The purpose of this paper is a quantitative exploration of the annual report disclosure of contributions by Australian corporations to the relief appeal following the South-East Asian tsunami of 26 December 2004.
Hypotheses are developed from legitimacy and media agenda setting perspectives, predicting relationships between financial characteristics of the corporations and of their contributions with respect to presence and volume of content and extent of disclosure of cash amounts. The effect of public awareness of contributions on disclosure variables is also examined. Hypotheses not supported are re-examined from an agency perspective.

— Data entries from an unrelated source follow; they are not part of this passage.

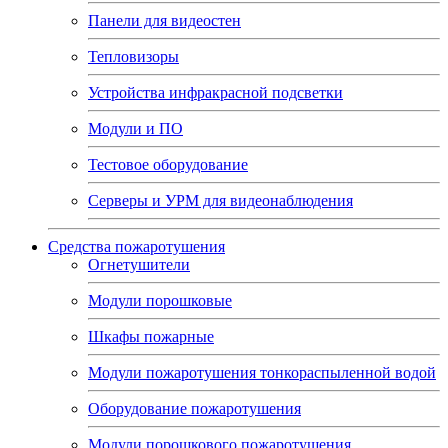
Панели для видеостен
Тепловизоры
Устройства инфракрасной подсветки
Модули и ПО
Тестовое оборудование
Серверы и УРМ для видеонаблюдения
Средства пожаротушения
Огнетушители
Модули порошковые
Шкафы пожарные
Модули пожаротушения тонкораспыленной водой
Оборудование пожаротушения
Модули порошкового пожаротушения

Most correlations, such as company size and volume of content, are found to be consistent with a legitimacy perspective, while those not supported, such as company profit disclosure of cash amounts, can readily be explained from an accountability perspective. Overall, the results indicate a strong relationship between public awareness of the contributions and disclosing behaviour. Size of company and profit were related to some aspects of disclosure, while no relationship was detected between the size of the cash donation and disclosing behaviour.
The findings have important implications for studies of the way in which corporations communicate with their shareholders and other stakeholders when conflicting interests exist and when media exposure has been positive. The results cannot be extrapolated to situations beyond the Tsunami Appeal.
Empirical research into the disclosure of corporate philanthropy by Australian corporations. Consideration of appropriate theoretical frameworks for study of corporate philanthropy disclosure.
The author wishes to thank Professor Carol A. Tilt for her wise support and encouragement. Thanks also to Mr Graham Jones for his insights into corporate philanthropy and Ms Yen Bui for reviewing the manuscript.